● **HOW TO COMPLETE THIS TASK**: Below are the records; pull every line that includes "Executive".

Segment Open

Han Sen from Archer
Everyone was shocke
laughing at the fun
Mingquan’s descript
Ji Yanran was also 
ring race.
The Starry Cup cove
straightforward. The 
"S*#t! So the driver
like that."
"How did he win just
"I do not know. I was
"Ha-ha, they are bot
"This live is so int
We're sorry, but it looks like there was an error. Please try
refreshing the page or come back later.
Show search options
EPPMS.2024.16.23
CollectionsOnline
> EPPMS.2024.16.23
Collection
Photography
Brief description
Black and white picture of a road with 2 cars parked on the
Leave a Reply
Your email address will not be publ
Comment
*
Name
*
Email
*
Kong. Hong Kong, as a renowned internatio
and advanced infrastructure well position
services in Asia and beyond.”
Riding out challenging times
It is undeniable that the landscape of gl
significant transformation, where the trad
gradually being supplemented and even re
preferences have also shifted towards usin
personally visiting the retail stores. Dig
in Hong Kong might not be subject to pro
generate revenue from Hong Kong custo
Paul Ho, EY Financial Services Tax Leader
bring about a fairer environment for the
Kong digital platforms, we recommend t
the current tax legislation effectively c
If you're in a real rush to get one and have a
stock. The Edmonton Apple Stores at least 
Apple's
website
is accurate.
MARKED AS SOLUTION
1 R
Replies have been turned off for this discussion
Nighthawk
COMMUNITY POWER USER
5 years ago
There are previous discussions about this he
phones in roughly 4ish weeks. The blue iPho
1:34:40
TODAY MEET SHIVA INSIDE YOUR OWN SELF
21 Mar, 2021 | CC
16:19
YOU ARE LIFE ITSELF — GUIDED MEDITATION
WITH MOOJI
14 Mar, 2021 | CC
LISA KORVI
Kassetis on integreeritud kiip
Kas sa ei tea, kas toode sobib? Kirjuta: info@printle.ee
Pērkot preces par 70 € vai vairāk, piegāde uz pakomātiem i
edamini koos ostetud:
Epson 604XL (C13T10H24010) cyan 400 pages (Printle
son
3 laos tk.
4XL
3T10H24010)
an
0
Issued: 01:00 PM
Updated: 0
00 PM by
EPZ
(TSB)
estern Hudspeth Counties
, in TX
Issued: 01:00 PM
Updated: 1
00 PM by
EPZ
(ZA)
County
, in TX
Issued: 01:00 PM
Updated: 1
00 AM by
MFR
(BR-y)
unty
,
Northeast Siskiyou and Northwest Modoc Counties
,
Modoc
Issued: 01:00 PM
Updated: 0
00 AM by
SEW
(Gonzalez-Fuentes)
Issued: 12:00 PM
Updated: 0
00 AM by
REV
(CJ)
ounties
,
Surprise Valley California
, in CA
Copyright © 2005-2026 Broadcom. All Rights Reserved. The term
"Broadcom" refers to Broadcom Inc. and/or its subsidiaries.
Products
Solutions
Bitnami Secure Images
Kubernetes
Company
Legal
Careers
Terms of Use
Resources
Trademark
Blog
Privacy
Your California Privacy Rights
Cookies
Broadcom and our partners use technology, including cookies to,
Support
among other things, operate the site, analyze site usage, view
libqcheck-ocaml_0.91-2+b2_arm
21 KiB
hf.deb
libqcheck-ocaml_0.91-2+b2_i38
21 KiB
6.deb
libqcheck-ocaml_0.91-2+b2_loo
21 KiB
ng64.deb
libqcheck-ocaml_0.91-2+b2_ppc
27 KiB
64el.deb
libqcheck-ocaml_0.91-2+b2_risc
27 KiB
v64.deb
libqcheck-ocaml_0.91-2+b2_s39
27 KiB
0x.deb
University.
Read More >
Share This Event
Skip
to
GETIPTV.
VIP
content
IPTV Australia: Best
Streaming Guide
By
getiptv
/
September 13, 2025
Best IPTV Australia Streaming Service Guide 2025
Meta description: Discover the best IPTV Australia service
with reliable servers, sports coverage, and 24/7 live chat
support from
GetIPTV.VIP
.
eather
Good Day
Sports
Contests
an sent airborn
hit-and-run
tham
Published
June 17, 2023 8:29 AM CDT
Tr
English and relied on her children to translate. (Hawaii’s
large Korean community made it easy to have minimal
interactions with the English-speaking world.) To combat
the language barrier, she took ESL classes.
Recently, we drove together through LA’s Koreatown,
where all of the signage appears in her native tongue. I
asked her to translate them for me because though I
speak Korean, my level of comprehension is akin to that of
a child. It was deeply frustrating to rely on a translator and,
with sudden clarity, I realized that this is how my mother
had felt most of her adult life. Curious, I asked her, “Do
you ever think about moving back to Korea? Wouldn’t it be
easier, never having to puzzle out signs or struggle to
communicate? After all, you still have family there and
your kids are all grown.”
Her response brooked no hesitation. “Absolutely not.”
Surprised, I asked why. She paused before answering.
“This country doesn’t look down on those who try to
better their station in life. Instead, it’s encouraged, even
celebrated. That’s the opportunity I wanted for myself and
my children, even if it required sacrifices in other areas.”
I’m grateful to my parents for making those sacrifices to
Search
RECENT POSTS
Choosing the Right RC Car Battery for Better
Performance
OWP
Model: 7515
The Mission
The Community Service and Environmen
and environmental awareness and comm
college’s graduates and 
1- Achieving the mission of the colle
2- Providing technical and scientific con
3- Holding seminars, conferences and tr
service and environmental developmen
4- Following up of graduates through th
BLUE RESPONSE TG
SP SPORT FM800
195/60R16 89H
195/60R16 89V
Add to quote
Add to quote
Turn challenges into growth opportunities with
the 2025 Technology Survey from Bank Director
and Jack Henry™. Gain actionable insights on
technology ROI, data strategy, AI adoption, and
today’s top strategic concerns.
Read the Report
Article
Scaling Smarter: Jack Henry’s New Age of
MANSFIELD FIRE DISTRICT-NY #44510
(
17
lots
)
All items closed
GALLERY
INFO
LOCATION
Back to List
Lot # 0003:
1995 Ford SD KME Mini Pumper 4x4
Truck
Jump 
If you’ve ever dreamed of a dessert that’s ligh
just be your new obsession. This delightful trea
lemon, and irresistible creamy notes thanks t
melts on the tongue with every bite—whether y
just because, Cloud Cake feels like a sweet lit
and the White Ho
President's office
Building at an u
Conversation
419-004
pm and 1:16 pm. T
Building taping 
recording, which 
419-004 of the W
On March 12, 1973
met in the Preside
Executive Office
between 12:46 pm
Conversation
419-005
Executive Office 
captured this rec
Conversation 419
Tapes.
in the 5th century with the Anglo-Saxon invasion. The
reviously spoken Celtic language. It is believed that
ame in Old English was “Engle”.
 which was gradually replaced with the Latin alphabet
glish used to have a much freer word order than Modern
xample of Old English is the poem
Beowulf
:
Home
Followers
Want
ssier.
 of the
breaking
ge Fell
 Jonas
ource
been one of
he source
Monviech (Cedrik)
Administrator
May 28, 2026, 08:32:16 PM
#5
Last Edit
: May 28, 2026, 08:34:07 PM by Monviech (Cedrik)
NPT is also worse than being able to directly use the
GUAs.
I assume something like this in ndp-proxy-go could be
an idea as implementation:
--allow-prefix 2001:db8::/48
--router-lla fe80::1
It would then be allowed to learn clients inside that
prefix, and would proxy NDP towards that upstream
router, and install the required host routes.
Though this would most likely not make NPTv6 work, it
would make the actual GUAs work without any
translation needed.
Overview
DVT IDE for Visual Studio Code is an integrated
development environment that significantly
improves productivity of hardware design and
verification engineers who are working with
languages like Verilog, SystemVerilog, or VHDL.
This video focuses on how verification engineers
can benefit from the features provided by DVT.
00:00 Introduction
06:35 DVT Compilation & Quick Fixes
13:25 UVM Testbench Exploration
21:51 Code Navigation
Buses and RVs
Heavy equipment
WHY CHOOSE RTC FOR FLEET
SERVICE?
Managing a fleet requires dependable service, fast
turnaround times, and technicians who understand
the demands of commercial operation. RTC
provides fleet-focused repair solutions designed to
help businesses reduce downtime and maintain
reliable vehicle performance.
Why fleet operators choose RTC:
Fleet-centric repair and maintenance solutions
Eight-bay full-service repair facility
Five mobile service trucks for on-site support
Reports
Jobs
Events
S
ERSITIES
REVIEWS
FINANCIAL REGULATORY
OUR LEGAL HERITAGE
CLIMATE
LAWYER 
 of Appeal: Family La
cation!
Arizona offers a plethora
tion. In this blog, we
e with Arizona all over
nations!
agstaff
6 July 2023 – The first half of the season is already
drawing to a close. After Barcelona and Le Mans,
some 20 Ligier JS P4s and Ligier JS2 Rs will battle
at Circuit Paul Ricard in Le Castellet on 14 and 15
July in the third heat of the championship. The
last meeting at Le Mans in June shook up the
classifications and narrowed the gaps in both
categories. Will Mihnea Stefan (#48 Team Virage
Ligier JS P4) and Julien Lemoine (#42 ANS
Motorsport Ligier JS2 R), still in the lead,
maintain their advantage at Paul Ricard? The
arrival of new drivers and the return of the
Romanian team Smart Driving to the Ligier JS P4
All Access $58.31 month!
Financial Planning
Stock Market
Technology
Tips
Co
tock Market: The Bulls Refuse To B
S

Segment Closed

● **EXERCISE RESPONSE**:
Executive Office
Executive Office 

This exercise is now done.